Fajardo awarded $44.7 million in contracts to Rivera Class' Quality Educational Services company between 1996 and 2000, and Rivera Class gave Fajardo a home in the San Juan suburb of Guaynabo in June 2000, prosecutors said. It has been valued at $600,000.

Gov. Sila Calderon, who supports Puerto Rico's current commonwealth status , has condemned corruption under the administration of former Gov. Pedro Rossello and has pledged campaign finance reform.

Other prominent figures from Rossello's New Progressive Party charged in recent corruption cases include Rep. Edison Misla Aldarondo, former House president, and Angel Luis Ocasio Ramos, Rossello's deputy chief of staff. Both maintain they are innocent.
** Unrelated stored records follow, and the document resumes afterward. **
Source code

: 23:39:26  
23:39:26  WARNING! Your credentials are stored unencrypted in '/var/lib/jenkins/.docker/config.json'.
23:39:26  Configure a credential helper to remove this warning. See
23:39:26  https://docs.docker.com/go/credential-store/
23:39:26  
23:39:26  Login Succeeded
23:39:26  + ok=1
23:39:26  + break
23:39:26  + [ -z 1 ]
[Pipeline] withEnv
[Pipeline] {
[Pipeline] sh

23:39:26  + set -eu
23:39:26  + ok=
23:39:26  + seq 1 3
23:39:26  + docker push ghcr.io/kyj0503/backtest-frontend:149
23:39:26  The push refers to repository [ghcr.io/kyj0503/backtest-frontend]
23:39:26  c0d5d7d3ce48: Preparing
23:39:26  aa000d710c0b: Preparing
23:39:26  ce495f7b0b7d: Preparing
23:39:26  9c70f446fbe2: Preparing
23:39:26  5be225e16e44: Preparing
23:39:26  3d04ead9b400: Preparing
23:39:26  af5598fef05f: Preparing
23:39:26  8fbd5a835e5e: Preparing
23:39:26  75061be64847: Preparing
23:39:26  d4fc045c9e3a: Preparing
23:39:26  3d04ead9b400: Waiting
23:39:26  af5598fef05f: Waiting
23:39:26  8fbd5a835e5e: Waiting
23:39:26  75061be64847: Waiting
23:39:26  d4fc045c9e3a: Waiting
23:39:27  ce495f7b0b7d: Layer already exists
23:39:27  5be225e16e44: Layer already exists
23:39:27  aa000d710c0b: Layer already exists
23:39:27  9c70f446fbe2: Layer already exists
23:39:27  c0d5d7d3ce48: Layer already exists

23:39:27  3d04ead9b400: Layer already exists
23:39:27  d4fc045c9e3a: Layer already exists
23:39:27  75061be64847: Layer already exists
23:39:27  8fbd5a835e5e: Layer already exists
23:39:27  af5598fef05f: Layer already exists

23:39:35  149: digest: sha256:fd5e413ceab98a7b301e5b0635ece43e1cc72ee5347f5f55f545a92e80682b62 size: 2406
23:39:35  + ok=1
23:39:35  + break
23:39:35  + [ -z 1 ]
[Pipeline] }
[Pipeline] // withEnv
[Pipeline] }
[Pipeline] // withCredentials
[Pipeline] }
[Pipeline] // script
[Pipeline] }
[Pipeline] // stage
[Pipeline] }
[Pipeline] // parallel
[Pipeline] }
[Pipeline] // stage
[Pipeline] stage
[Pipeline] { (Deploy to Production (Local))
In Rossello's last year in office, high-ranking administrators were convicted of stealing $2.2 million meant for AIDS patients, and funneling some of it to the party. Rossello was not linked to any wrongdoing.

The party's new president, Carlos Pesquera, said this week that corruption was "a cancer" that would not be tolerated.

Another federal indictment handed down Friday brought new extortion charges against the first elected official from Calderon's Popular Democratic Party to be accused of corruption. Juan Laureano Cruzado was arrested in October for alleged money laundering, extortion and embezzlement, and lost his position as mayor of Vega Alta.